Bonjour, je fais le modèle 89-22 et je ne comprends pas comment on peut augmenter 16 fois 2 mailles à tous les 5,1 cm gr L la manche sera trop longue ?

16.10.2022 - 00:14

country flag Denise wrote:

Bonjour, je fais le modèle 89-22 et je ne comprends pas comment on peut augmenter 16 fois 2 mailles à tous les 5,1 cm gr L la manche sera trop longue ?

15.10.2022 - 23:45

country flag Elke wrote:

Guten Tag, ich habe den Pulli mit Raglanschrägung in Drops Paris Original gestrickt. Der Pulli passte prima. Auf dem Etikett steht, dass der Pulli bei 60 Grad gewaschen werden kann. Ich habe ihn von Hand bei ca. 30 Grad gewaschen, dabei ist er eingelaufen. Ich bin total verärgert und bitte jetzt um eine Entschädigung für all das Material, die Zeit und die Mühe. Ich bitte um schnelle Rück Antwort. Viele Grüße Elke

02.05.2022 - 19:42

DROPS Design answered:

Liebe Elke, es tut uns leid, sowas zu lesen, wenden Sie sich bitte an dem DROPS Laden, wo Sie das Garn gekauft haben. Danke im voraus.

03.05.2022 - 16:33

country flag Josette wrote:

Bonjour , pour les manches vous écrivez "joindre et placer un marqueur au début du rang" je ne comprends pas avec quoi les manches se tricotent : avec des aiguilles circulaires? double pointe? ou normales ?? merci de votre aide .

13.12.2021 - 11:39

DROPS Design answered:

Bonjour Josette, le pull se tricote entièrement en rond: vous tricotez le bas du pull (dos&devant) en rond jusqu'aux emmanchures, les manches se tricotent en rond avec les aiguilles doubles pointes/l'aiguille circulaire (cf vidéo magic loop).

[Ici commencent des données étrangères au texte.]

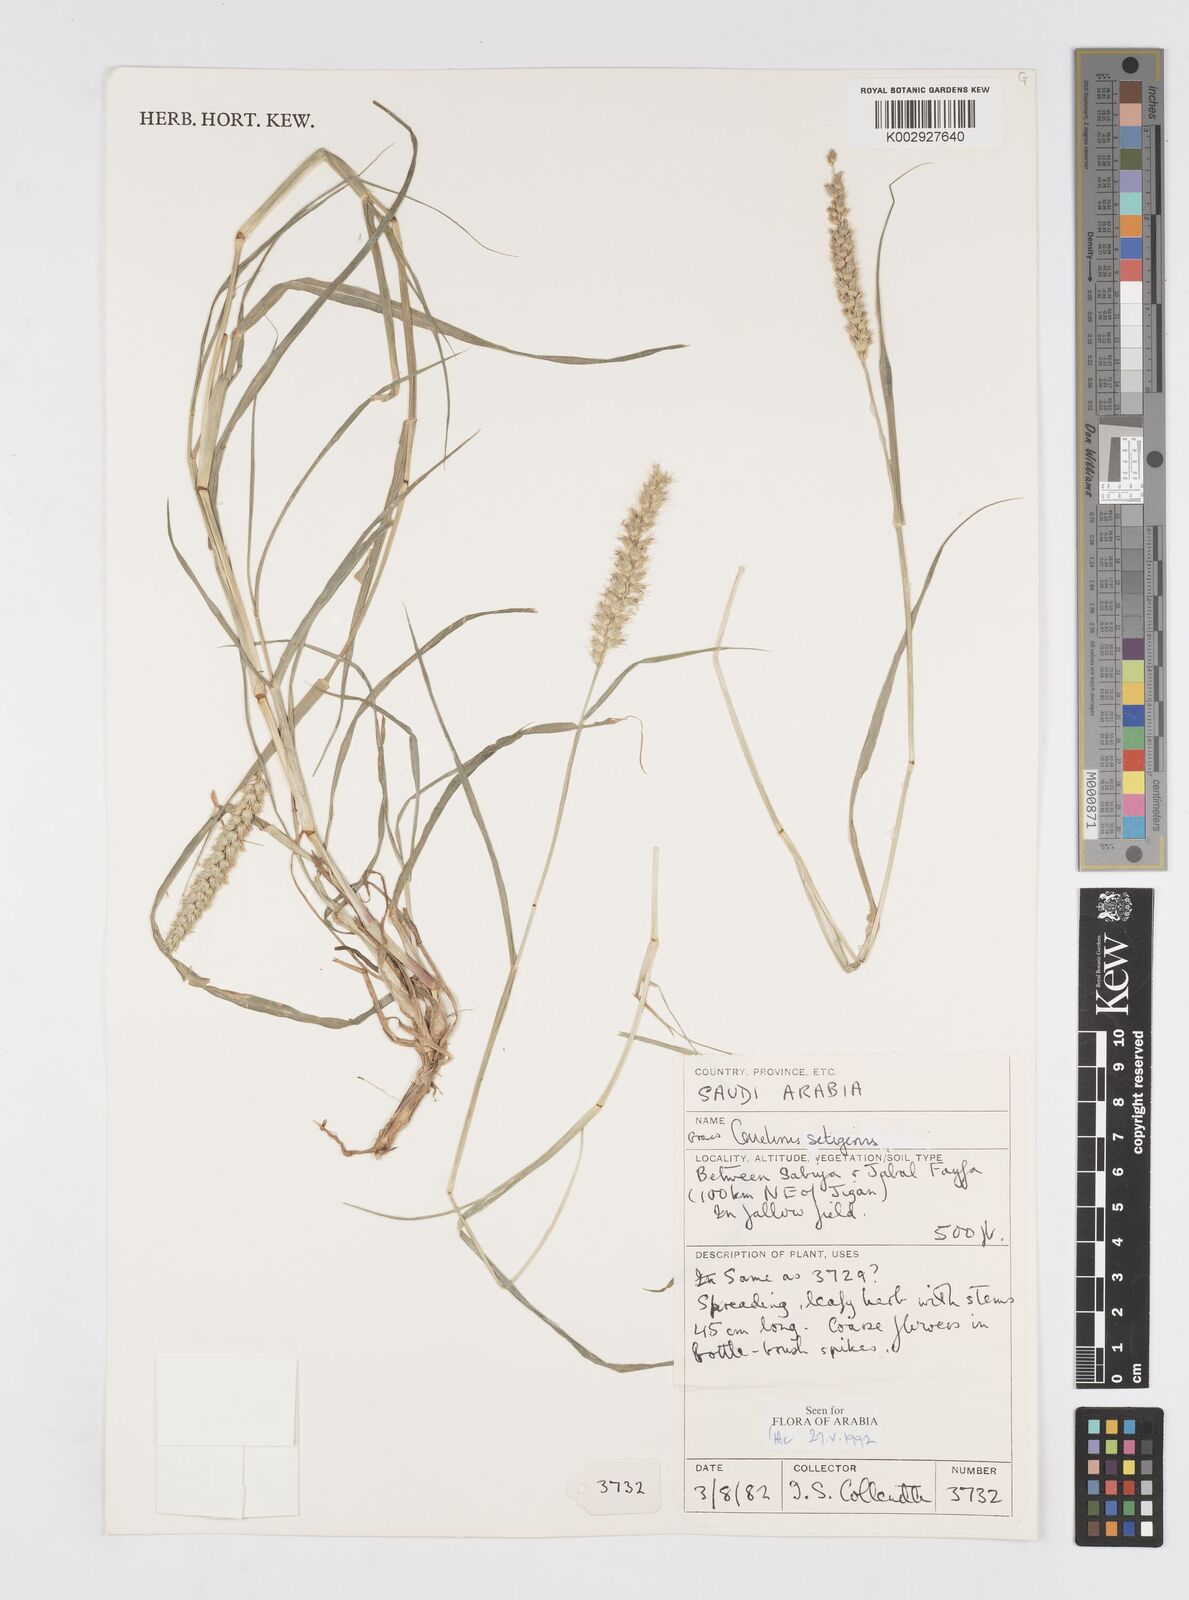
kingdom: Plantae
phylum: Tracheophyta
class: Liliopsida
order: Poales
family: Poaceae
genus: Cenchrus
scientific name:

Vous tricotez ensuite l'empiècement (manches + dos /devant) en rond en diminuant pour le raglan. Bon tricot!

13.12.2021 - 11:45

country flag Ana wrote:

Thanks! And what do you mean by every other round when working in the round? Every 2 rows?

01.04.2019 - 11:08

DROPS Design answered:

Dear Anna, yes correct, work 1 round with decrease, 1 round without decrease, and repeat these 2 rounds the number of times for your size. Happy knitting!